Selection of which virtual terminal to view is selected by alt-f<n> where <n> is the virtual terminal (1-12 usually) to display. In your situation, I would guess that only /dev/tty1 is accessible unless you have a keyboard also attached.

(sorry, keep forgetting things) The number of virtual terminals supported is a kernel option. If the kernel doesn't have virtual terminals configured, then terminal like output to the frame buffer will not work. You will have to have a custom application to draw to the framebuffer. Note, I have never done that since the libvga disappeared from support. Similar capability is possible - you can look at the plymouth splash screens to see how that may be done.

Gatica 07-25-2014 04:22 AM

Turned out that a systemd process was starting the xserver, which is then in control of the /dev/fb0 colour frame buffer, and therefore the other mappings to it from /dev/tty<n> don't work. I commented out the process:

#ExecStart=/usr/bin/Xfbdev -nolisten tcp -noreset -nocursor -screen 800x600x16 -dpi 95 -fb /dev/fb0 -mouse tslib

When I disabled that process, I was able to type to the LCD console using /dev/tty0 and /dev/tty1. However, since the touchscreen was being controlled by Xfbdev, then the screen backlight times out.
I wasn't able to turn on the screen through /sys:

echo "1" > /sys/class/graphics/fb0/blank


I just decided not to bother with the touchscreen and have enabled the display permanently with:
setterm -blank 0 > /dev/tty0 < /dev/tty0

jpollard 07-25-2014 04:38 AM

fbdef is put on a different virtual terminal that /dev/tty1 (though which one depends on your distribution, but I think it uses the first uninitialized virtual terminal).
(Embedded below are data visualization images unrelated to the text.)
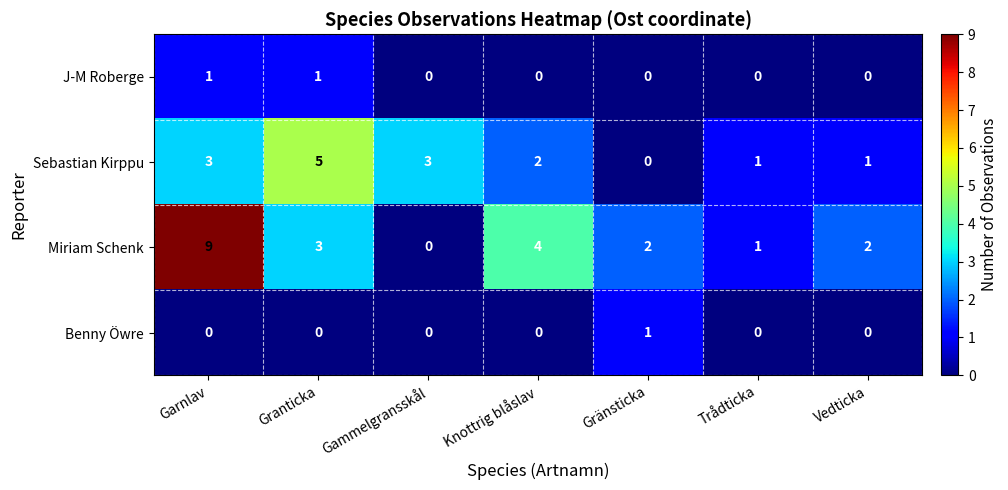

Reading right to left, transcribe all the data shown in this chart.

J-M Roberge: Vedticka=0	Trådticka=0	Gränsticka=0	Knottrig blåslav=0	Gammelgransskål=0	Granticka=1	Garnlav=1
Sebastian Kirppu: Vedticka=1	Trådticka=1	Gränsticka=0	Knottrig blåslav=2	Gammelgransskål=3	Granticka=5	Garnlav=3
Miriam Schenk: Vedticka=2	Trådticka=1	Gränsticka=2	Knottrig blåslav=4	Gammelgransskål=0	Granticka=3	Garnlav=9
Benny Öwre: Vedticka=0	Trådticka=0	Gränsticka=1	Knottrig blåslav=0	Gammelgransskål=0	Granticka=0	Garnlav=0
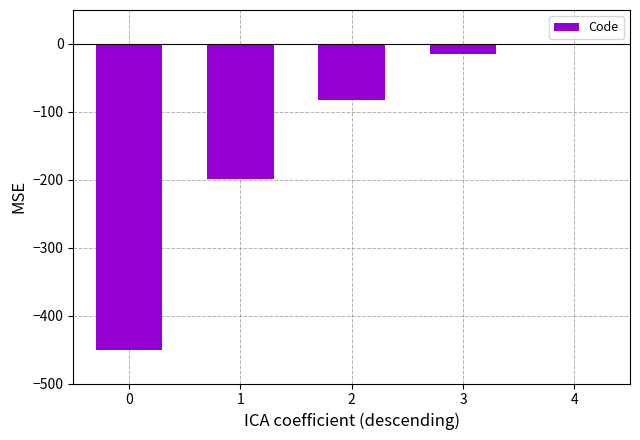

What is the sum of the values at 3 and 4?

-14.7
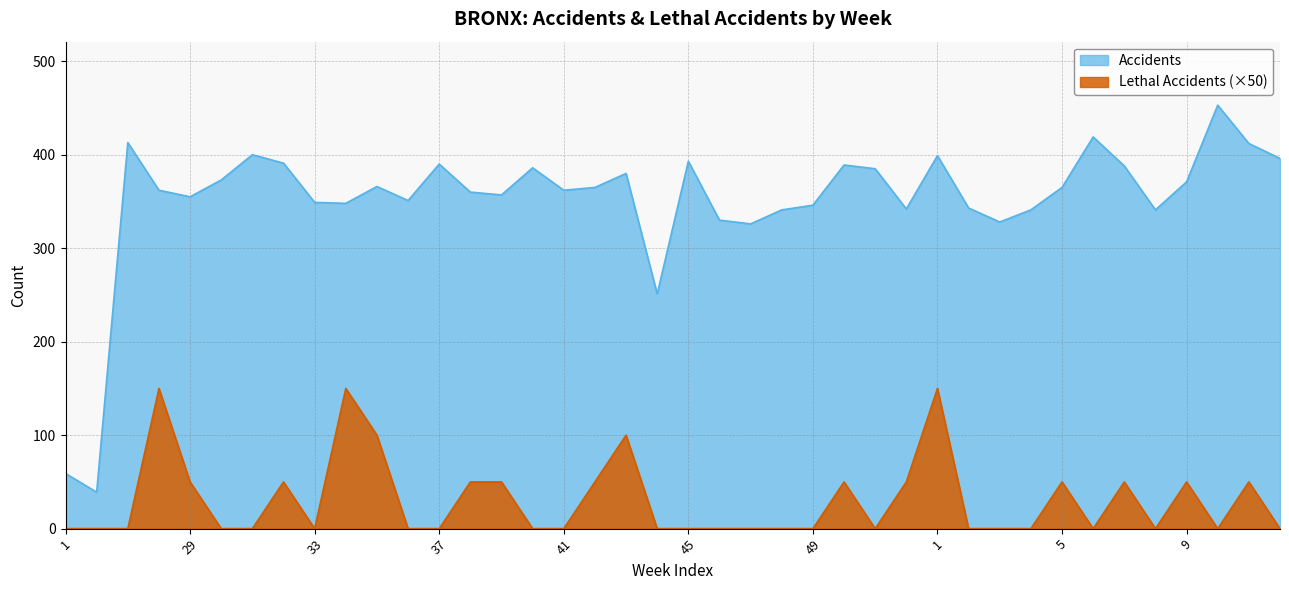

The value of Lethal Accidents at 38 is 50. True or false?

True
And rather than commenting it out (which will cause an error in your logs, as well as get replaced by updates), select a different final target. Since it is still a basic server, use "multi-user.target", which will not start the GUI (which is done by graphical.target; make the switch with the command "systemctl set-default multi-user.target").

Gatica 07-26-2014 12:03 PM

It's an embedded system (that's why I posted in this forum), so there is no updates on it. The xinit.service was written by us for starting the touch-screen and LCD, but for testing purposes we don't need that, should be ok to remove that file, or comment out it's processes. There's nothing else starting in systemd that depends on it.

frieza 07-26-2014 12:17 PM

not sure if it works the same with embeded systems, but if I recall correctly /dev/fb0 is a framebuffer device, which is used for graphics such as graphically rendering the text graphially, but doesn't directly take text as an input.

what you need is to find the TTY for the device (/dev/ttyO0) or maybe it's a /dev/pts/X and send text to that, since a framebuffer device isn't a text interface it's a graphical interface that functions similarly to an X server, and the vrtual TTY simply runs on top of that.